Locate each line in the items below that contains the string "range" and copy those lines out. Capitalization counts.
=== Section Start ===
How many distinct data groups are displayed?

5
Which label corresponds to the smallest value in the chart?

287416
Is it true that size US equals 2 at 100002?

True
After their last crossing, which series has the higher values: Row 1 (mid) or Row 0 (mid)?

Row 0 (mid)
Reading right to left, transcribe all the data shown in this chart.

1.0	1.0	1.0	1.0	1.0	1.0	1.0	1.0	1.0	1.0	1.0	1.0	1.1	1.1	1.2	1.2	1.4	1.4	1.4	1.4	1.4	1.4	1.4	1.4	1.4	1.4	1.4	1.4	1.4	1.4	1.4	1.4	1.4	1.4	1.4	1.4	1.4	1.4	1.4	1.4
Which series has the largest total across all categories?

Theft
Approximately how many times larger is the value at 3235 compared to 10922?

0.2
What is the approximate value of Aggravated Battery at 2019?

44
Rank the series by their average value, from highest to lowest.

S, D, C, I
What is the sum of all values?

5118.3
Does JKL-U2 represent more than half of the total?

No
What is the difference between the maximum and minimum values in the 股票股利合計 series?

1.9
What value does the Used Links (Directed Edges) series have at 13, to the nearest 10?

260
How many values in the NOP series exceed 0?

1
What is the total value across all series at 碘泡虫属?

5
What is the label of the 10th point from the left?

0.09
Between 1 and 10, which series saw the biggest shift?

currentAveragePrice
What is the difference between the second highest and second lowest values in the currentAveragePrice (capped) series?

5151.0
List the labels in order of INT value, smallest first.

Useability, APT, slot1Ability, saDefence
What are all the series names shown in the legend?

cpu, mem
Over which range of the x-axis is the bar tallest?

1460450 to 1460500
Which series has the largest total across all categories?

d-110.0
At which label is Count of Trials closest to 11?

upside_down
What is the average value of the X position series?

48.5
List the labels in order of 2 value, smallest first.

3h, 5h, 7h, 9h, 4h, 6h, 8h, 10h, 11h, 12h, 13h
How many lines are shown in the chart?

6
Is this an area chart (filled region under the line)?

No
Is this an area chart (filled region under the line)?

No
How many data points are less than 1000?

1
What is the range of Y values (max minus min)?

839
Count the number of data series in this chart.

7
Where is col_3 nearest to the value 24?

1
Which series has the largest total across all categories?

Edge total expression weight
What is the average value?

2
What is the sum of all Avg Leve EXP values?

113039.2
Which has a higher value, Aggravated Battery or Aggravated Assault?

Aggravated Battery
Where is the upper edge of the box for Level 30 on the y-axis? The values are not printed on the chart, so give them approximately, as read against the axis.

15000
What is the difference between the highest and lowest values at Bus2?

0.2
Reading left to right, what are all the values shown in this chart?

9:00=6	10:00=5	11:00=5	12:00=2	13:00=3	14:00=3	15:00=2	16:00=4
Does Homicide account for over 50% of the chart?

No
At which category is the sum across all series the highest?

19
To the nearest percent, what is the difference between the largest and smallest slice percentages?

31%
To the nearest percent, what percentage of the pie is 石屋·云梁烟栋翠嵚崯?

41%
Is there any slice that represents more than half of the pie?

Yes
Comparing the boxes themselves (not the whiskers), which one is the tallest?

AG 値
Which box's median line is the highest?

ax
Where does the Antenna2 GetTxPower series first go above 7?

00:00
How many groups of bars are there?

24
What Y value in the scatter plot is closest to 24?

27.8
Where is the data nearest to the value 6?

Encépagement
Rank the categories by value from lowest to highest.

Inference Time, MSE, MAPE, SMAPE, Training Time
=== Section End ===
▸ Answer to the problem:
Over which range of the x-axis is the bar tallest?
What is the range of Y values (max minus min)?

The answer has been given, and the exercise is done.